Anytime Planning: A Motion Planner for Dynamic Environment

TL;DR

This paper introduces a novel probabilistically complete motion planning algorithm for dynamic environments, optimizing for minimal computation time or path cost within given constraints, suitable for autonomous vehicles and multi-robot systems.

Contribution

It presents a new sequential BIT* algorithm that outperforms existing methods like DOVS in dynamic obstacle-rich environments, considering dynamic constraints for feasible paths.

Findings

Outperforms DOVS in path length and computation time

Plans feasible paths considering dynamic constraints

Proven effective through extensive simulations

Abstract

Motion planning in the presence of multiple dynamic obstacles is an important research problem from the perspective of autonomous vehicles as well as space-constrained multi-robot work environment.
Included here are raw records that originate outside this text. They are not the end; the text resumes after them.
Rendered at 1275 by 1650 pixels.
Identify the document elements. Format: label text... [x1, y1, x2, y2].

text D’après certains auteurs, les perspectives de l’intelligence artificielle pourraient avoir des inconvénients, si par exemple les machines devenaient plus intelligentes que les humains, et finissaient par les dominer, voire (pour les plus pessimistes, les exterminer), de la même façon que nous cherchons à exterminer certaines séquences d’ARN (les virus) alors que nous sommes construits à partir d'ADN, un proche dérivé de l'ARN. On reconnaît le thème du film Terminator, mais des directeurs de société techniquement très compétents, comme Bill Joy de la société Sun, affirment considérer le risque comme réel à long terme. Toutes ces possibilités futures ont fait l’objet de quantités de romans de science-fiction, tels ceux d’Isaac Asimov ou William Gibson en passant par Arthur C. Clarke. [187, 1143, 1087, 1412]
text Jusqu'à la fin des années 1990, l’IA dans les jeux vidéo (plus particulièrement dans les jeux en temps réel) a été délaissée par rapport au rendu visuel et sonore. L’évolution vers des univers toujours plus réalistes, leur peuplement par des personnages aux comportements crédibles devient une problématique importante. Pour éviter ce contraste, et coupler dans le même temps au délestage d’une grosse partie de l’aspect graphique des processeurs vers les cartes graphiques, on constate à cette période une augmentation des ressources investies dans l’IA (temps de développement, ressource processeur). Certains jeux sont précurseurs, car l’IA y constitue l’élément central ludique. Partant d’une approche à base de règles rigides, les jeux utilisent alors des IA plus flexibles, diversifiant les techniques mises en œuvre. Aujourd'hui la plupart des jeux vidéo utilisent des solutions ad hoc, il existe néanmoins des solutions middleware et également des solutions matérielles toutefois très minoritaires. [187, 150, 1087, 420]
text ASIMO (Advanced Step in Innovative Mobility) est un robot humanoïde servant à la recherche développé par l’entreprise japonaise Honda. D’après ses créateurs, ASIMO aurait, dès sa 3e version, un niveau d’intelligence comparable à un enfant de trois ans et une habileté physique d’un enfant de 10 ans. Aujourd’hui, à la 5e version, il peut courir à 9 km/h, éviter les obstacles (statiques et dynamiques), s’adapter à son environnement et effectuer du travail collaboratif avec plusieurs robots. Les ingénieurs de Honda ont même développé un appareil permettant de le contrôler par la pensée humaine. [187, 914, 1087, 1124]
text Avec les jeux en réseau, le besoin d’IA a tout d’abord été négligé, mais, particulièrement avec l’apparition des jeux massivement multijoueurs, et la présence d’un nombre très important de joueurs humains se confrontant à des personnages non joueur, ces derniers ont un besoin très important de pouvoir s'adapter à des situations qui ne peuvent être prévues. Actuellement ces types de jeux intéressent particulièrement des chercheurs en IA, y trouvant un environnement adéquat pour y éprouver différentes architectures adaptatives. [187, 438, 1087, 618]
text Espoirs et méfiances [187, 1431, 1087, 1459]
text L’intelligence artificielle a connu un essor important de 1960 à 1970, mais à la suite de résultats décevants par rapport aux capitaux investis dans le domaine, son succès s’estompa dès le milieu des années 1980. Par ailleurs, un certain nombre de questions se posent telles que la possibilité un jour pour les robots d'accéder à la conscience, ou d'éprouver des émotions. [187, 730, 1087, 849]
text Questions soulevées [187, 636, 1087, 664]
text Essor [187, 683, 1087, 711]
In this paper, we address the motion planning problem for multiple dynamic obstacle rich environment and propose a probabilistically, complete novel motion planning algorithm. Our claim is that given a fixed path cost i.e. the Euclidean path length, the proposed algorithm plans a path with the least computational time as compared to the state-of-the-art techniques. At the same time, given the time duration for planning, it plans the minimum cost path. Dynamic constraints have been taken into consideration while designing the planner such that the optimal planned path is feasible for implementation. The results of extensive simulation experiments show that the proposed sequential BIT* outperforms the DOVS both in the planned path length as well as the path generation time.